Even a modest amount of weight loss, said many experts at this conference, can help lower blood glucose, blood pressure and blood cholesterol levels – major risk factors for diabetes.
Get a pedometer and walk 10,000 steps a day. (That's about 5 miles.) More than one top diabetes researcher said increased activity is an important key to preventing and treating type 2 diabetes – the form most related to excess weight.
Tricia (my roommate at the conference) and I had an “unofficial” competition as we counted our steps to and from the conference each day. Hint: Fidgeting in meetings and taking the stairs instead of the escalator help a lot.
Limit television/computer game time to less than 10 hours a week. That's how we'll find the time to get our 10,000 steps a day.
And it's one of the strategies proven to help prevent weight gain, according to researcher Rena Wing.

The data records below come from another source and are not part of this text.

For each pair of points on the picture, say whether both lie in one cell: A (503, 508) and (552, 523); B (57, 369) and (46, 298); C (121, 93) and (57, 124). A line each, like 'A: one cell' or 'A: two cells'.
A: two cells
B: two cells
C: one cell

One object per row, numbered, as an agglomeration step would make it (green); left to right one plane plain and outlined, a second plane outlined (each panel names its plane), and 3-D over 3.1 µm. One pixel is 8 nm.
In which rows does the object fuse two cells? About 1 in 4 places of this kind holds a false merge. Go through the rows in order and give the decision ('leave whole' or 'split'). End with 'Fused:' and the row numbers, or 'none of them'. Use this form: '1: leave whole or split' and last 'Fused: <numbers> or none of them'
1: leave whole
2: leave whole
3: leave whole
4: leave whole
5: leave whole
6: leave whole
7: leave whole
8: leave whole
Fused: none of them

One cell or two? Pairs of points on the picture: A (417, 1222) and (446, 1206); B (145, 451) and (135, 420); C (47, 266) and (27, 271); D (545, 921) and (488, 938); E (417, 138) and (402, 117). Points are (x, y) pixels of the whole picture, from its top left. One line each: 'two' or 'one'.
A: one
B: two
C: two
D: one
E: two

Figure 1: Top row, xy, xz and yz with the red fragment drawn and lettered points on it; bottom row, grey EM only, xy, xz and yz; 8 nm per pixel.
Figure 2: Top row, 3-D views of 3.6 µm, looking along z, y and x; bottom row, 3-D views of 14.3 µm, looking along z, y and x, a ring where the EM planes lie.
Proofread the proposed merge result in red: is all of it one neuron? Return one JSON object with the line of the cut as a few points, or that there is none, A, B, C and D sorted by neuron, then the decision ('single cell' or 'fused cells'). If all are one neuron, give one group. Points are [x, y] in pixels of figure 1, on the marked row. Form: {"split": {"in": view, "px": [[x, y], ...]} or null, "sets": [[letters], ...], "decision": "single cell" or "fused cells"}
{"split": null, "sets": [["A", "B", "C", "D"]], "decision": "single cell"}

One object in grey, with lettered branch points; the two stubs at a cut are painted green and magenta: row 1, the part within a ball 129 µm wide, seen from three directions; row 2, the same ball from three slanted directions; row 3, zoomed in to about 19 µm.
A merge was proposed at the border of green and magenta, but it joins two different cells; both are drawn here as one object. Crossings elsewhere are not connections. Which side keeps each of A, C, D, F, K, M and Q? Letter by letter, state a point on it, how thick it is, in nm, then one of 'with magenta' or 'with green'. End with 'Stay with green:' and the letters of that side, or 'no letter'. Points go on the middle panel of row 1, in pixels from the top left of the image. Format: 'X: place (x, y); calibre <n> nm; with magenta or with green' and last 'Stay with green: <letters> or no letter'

Cut the sugar. The average American consumes 30 teaspoons of sugar a day, said registered dietitian Hope Warshaw.
And much of that comes from sodas and other sweetened beverages.
The jury is still out on how sweetened beverages affect our risk for diabetes. But it doesn't take a diabetes scientist to realize that those liquid calories we routinely slug down only add to our national waistline.
Find ways to manage stress in your life. Rats that are stressed seek out high fat and high sugar “comfort foods” that ultimately cause weight gain, according to researcher Mary Dallman.
Calculate your bone health. (Diabetes increases your risk for osteoporosis and bone fractures.)
Log on to sites that help you prevent and manage diabetes: www.diabetes.org (American Diabetes Association) and http://diabetescontrolforlife.com, which helps you plan menus, find recipes, take a portion control quiz and find other helpful tools to manage diabetes.
Stay tuned. We have more knowledge and tools than ever before to prevent and control diabetes.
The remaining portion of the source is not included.